List each line below that contains the string "common", matching upper and lower case exactly.
=== Task data ===
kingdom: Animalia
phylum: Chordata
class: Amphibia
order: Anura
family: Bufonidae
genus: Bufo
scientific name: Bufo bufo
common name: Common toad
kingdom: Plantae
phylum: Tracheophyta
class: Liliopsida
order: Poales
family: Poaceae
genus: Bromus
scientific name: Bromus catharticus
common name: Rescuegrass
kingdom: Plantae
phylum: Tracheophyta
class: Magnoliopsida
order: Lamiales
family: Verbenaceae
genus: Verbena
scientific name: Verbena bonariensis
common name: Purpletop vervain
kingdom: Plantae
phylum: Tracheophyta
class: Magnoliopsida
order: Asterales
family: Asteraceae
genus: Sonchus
===
#### Right answer:
common name: Common toad
common name: Rescuegrass
common name: Purpletop vervain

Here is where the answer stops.